Followup to "The Presumptuous Philosopher, self-locating information, and Solomonoff induction"

In the comments last time, everyone seemed pretty content to ditch the Presumptuous Philosopher (who said that the universe with a trillion times the copies of you was a trillion times as likely), and go with Solomonoff induction (which says that the universe with a trillion times the copies of you is only a few times as likely). To rally some support for the Presumptuous Philosopher, here's a decision game for you.

**The Game:**

If you start out with a universe that has only one of you, and then Omega comes along and copies you, you now need an extra bit to say which *you* you are. If Omega has flipped a coin (or consulted a high-entropy bit string) to decide whether to copy you, you now think there is a 50% chance you're un-copied, and a 25% chance you're each of the copies (if you're not a Solomonoff inductor, pretend to be one for now).

So far, this seems, although not obvious, at least familiar. It's the "halfer" position in Sleeping Beauty, which you might also call Bostrom's "SSA" position. It's not widely accepted because of frequentist / pragmatic arguments like "if you did this experiment a bunch of times, each person would converge to a frequency of 2/3 copied and 1/3 non-copied" and abstract arguments about symmetry of information. But of course Solomonoff induction would reply that there's no symmetry between the different hypotheses about the universe, and so it's okay to make an asymmetrical assumption under which the more you're copied, the less your universe matters to the average.

But suppose now that Omega, in addition to maybe copying you at t_0, comes along and shoots the copy (or a deterministic one of the two yous) at t_1. After this happens, you now no longer need that extra bit to describe which you is you, and so the probabilities go back to being the same for the two hypotheses about the universe and Omega's coin.

So here's what Omega does. He has all of you play for chocolate bars, or some other short-term satisfying experience. After t_0, you get offered this deal: If you accept, then the no-copy you will get **2** chocolate bars and both copy-yous will lose **1.9** chocolate bars.
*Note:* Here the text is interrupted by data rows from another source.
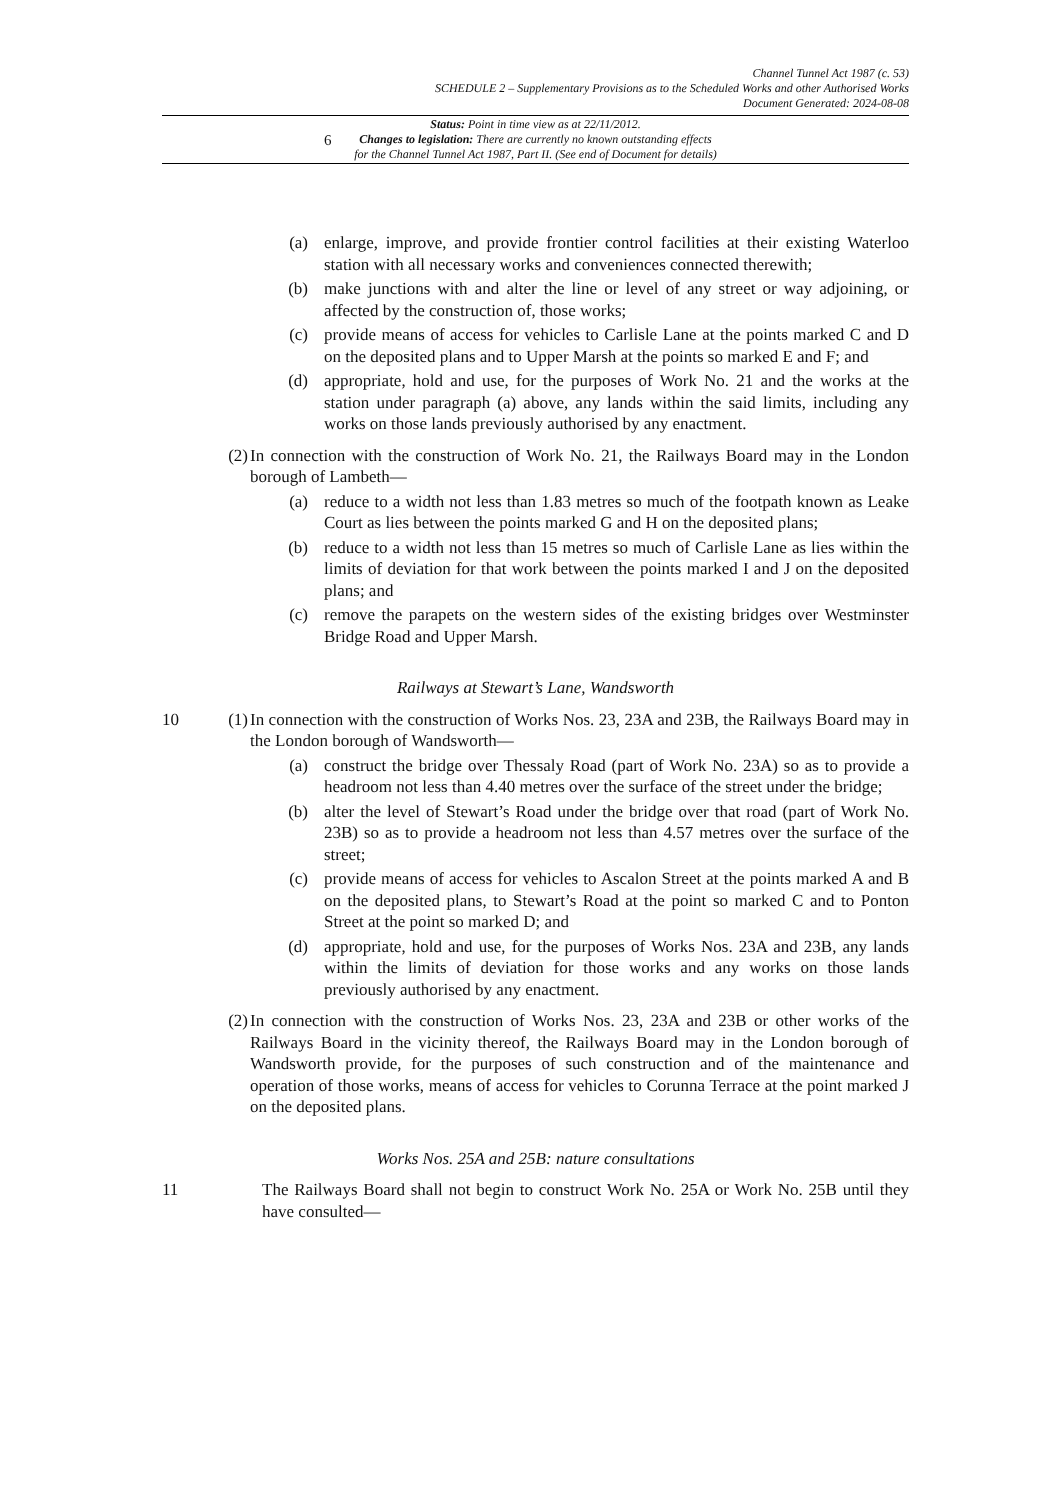6
Channel Tunnel Act 1987 (c. 53)
SCHEDULE 2 – Supplementary Provisions as to the Scheduled Works and other Authorised Works
Document Generated: 2024-08-08
Status: Point in time view as at 22/11/2012.
Changes to legislation: There are currently no known outstanding effects
for the Channel Tunnel Act 1987, Part II. (See end of Document for details)
(a) enlarge, improve, and provide frontier control facilities at their existing Waterloo station with all necessary works and conveniences connected therewith;
(b) make junctions with and alter the line or level of any street or way adjoining, or affected by the construction of, those works;
(c) provide means of access for vehicles to Carlisle Lane at the points marked C and D on the deposited plans and to Upper Marsh at the points so marked E and F; and
(d) appropriate, hold and use, for the purposes of Work No. 21 and the works at the station under paragraph (a) above, any lands within the said limits, including any works on those lands previously authorised by any enactment.
(2) In connection with the construction of Work No. 21, the Railways Board may in the London borough of Lambeth—
(a) reduce to a width not less than 1.83 metres so much of the footpath known as Leake Court as lies between the points marked G and H on the deposited plans;
(b) reduce to a width not less than 15 metres so much of Carlisle Lane as lies within the limits of deviation for that work between the points marked I and J on the deposited plans; and
(c) remove the parapets on the western sides of the existing bridges over Westminster Bridge Road and Upper Marsh.
Railways at Stewart’s Lane, Wandsworth
10 (1) In connection with the construction of Works Nos. 23, 23A and 23B, the Railways Board may in the London borough of Wandsworth—
(a) construct the bridge over Thessaly Road (part of Work No. 23A) so as to provide a headroom not less than 4.40 metres over the surface of the street under the bridge;
(b) alter the level of Stewart’s Road under the bridge over that road (part of Work No. 23B) so as to provide a headroom not less than 4.57 metres over the surface of the street;
(c) provide means of access for vehicles to Ascalon Street at the points marked A and B on the deposited plans, to Stewart’s Road at the point so marked C and to Ponton Street at the point so marked D; and
(d) appropriate, hold and use, for the purposes of Works Nos. 23A and 23B, any lands within the limits of deviation for those works and any works on those lands previously authorised by any enactment.
(2) In connection with the construction of Works Nos. 23, 23A and 23B or other works of the Railways Board in the vicinity thereof, the Railways Board may in the London borough of Wandsworth provide, for the purposes of such construction and of the maintenance and operation of those works, means of access for vehicles to Corunna Terrace at the point marked J on the deposited plans.
Works Nos. 25A and 25B: nature consultations
11 The Railways Board shall not begin to construct Work No. 25A or Work No. 25B until they have consulted—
Since you're so much more likely to be in the no-copy universe, you accept.

Next, still before t_1, Omega gives a bonus for the two copies transferring chocolate. You all get offered a deal where the copy that will happen to survive loses **0.5** chocolate bars, and the copy that will get shot gains **1** chocolate bar. Since you're not sure which you are but think they're equally likely, and this doubles the chocolate, you accept.

Then, after t_1, Omega deterministically shoots one copy but still doesn't tell the survivor that they're in the copy-universe. The two of you are offered a deal to lose **2** chocolate bars if you're in the no-copy universe, but gain **2.1** if you're in the copy universe. Since this is more chocolate among equally likely possibilities, you accept a third time.

You are now neutral on chocolate in the no-copy universe, the you that died in the copy universe paid 0.9 chocolate bars, and the you that survived in the copy universe paid 0.3 chocolate bars. You have now been Dutch-process booked.

If we treat the hypotheses of Solomonoff induction as if they are descriptions of physical universes (specifically, things with a property of continuity), then Solomonoff induction seems to be doing something *wrong*. And if we don't treat Turing machines as specifications of physical universes, then this removes much of the bite to applying Solomonoff induction in the Presumptuous Philosopher problem.